What you need to do >> In the data below, find every line with the string "succulent" and pull it out.

Exercise input >>

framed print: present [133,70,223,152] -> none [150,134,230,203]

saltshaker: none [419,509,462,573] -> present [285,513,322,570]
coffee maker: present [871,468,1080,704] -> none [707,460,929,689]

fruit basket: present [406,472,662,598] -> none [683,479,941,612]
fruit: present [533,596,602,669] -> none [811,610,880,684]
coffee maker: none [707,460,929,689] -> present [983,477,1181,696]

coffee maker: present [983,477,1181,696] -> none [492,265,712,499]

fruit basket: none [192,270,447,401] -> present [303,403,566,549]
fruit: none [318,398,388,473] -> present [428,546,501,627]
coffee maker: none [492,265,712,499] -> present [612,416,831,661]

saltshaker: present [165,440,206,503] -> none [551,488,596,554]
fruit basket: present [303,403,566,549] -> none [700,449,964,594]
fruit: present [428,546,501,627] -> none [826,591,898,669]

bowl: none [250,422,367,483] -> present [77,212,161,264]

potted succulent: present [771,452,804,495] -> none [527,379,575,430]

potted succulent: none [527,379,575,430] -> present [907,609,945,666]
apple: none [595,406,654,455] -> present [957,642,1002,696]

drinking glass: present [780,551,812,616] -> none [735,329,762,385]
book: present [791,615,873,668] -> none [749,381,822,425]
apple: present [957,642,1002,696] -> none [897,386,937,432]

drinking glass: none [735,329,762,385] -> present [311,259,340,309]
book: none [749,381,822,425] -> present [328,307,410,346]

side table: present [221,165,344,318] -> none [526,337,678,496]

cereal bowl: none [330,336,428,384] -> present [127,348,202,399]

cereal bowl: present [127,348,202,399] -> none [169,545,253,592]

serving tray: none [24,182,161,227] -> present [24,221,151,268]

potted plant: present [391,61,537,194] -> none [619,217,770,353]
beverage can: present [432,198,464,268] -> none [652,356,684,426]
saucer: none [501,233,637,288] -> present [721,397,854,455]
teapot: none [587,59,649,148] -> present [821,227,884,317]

Answer to the problem >>
potted succulent: present [771,452,804,495] -> none [527,379,575,430]
potted succulent: none [527,379,575,430] -> present [907,609,945,666]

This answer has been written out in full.